Top of Extracted records

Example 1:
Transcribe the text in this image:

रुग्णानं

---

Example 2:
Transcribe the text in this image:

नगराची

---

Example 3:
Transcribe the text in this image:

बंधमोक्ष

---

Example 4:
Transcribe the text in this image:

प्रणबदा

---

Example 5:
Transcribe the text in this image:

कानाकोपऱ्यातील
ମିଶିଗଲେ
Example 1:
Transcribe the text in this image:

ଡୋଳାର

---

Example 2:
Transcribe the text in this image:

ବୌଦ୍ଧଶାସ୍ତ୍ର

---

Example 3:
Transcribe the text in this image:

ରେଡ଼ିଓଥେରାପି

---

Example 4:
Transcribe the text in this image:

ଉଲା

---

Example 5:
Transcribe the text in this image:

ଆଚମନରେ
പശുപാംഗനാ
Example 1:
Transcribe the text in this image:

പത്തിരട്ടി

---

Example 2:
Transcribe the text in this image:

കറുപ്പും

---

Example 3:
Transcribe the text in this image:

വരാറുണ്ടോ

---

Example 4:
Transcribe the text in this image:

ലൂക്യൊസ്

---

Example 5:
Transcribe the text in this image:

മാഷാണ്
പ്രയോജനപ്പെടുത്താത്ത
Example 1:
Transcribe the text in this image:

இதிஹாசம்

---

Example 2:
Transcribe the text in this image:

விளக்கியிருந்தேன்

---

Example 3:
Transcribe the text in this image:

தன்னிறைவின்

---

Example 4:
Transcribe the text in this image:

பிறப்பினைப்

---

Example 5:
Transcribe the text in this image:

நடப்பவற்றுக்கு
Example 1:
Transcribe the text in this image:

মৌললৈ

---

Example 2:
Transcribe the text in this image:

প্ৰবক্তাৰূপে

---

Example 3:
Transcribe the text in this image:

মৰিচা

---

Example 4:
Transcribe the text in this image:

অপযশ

Bottom of Extracted records

> **Task**
Output the material again, line for line.

> **Answer to the exercise**
Example 1:
Transcribe the text in this image:

रुग्णानं

---

Example 2:
Transcribe the text in this image:

नगराची

---

Example 3:
Transcribe the text in this image:

बंधमोक्ष

---

Example 4:
Transcribe the text in this image:

प्रणबदा

---

Example 5:
Transcribe the text in this image:

कानाकोपऱ्यातील
ମିଶିଗଲେ
Example 1:
Transcribe the text in this image:

ଡୋଳାର

---

Example 2:
Transcribe the text in this image:

ବୌଦ୍ଧଶାସ୍ତ୍ର

---

Example 3:
Transcribe the text in this image:

ରେଡ଼ିଓଥେରାପି

---

Example 4:
Transcribe the text in this image:

ଉଲା

---

Example 5:
Transcribe the text in this image:

ଆଚମନରେ
പശുപാംഗനാ
Example 1:
Transcribe the text in this image:

പത്തിരട്ടി

---

Example 2:
Transcribe the text in this image:

കറുപ്പും

---

Example 3:
Transcribe the text in this image:

വരാറുണ്ടോ

---

Example 4:
Transcribe the text in this image:

ലൂക്യൊസ്

---

Example 5:
Transcribe the text in this image:

മാഷാണ്
പ്രയോജനപ്പെടുത്താത്ത
Example 1:
Transcribe the text in this image:

இதிஹாசம்

---

Example 2:
Transcribe the text in this image:

விளக்கியிருந்தேன்

---

Example 3:
Transcribe the text in this image:

தன்னிறைவின்

---

Example 4:
Transcribe the text in this image:

பிறப்பினைப்

---

Example 5:
Transcribe the text in this image:

நடப்பவற்றுக்கு
Example 1:
Transcribe the text in this image:

মৌললৈ

---

Example 2:
Transcribe the text in this image:

প্ৰবক্তাৰূপে

---

Example 3:
Transcribe the text in this image:

মৰিচা

---

Example 4:
Transcribe the text in this image:

অপযশ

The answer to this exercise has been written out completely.